DATA FOR REVIEW below:

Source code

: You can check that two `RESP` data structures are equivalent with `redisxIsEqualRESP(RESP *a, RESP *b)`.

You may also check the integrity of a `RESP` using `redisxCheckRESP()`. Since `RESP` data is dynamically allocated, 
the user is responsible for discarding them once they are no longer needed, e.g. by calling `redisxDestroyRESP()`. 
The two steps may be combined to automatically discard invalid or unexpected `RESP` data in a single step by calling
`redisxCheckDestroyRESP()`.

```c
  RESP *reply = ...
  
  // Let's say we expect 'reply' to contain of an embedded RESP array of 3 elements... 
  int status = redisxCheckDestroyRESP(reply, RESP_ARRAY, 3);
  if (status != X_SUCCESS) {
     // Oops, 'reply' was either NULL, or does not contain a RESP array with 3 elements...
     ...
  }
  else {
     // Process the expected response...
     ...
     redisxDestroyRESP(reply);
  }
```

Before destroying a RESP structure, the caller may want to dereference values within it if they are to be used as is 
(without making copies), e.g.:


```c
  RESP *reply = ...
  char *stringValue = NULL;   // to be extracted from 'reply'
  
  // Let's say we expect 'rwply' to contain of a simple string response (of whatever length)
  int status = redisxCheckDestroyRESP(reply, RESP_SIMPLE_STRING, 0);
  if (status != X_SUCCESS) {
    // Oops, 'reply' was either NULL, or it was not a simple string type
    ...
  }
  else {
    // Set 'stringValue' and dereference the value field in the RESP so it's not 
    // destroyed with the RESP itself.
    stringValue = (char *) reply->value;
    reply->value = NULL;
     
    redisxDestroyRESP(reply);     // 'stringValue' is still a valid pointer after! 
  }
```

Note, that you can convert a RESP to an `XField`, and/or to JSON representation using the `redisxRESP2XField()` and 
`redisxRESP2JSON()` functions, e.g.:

End of DATA FOR REVIEW.

- **PROBLEM STATEMENT**
Could you output all of the records above exactly as given?

- **ANSWER**
Source code

: You can check that two `RESP` data structures are equivalent with `redisxIsEqualRESP(RESP *a, RESP *b)`.

You may also check the integrity of a `RESP` using `redisxCheckRESP()`. Since `RESP` data is dynamically allocated, 
the user is responsible for discarding them once they are no longer needed, e.g. by calling `redisxDestroyRESP()`. 
The two steps may be combined to automatically discard invalid or unexpected `RESP` data in a single step by calling
`redisxCheckDestroyRESP()`.

```c
  RESP *reply = ...
  
  // Let's say we expect 'reply' to contain of an embedded RESP array of 3 elements... 
  int status = redisxCheckDestroyRESP(reply, RESP_ARRAY, 3);
  if (status != X_SUCCESS) {
     // Oops, 'reply' was either NULL, or does not contain a RESP array with 3 elements...
     ...
  }
  else {
     // Process the expected response...
     ...
     redisxDestroyRESP(reply);
  }
```

Before destroying a RESP structure, the caller may want to dereference values within it if they are to be used as is 
(without making copies), e.g.:


```c
  RESP *reply = ...
  char *stringValue = NULL;   // to be extracted from 'reply'
  
  // Let's say we expect 'rwply' to contain of a simple string response (of whatever length)
  int status = redisxCheckDestroyRESP(reply, RESP_SIMPLE_STRING, 0);
  if (status != X_SUCCESS) {
    // Oops, 'reply' was either NULL, or it was not a simple string type
    ...
  }
  else {
    // Set 'stringValue' and dereference the value field in the RESP so it's not 
    // destroyed with the RESP itself.
    stringValue = (char *) reply->value;
    reply->value = NULL;
     
    redisxDestroyRESP(reply);     // 'stringValue' is still a valid pointer after! 
  }
```

Note, that you can convert a RESP to an `XField`, and/or to JSON representation using the `redisxRESP2XField()` and 
`redisxRESP2JSON()` functions, e.g.:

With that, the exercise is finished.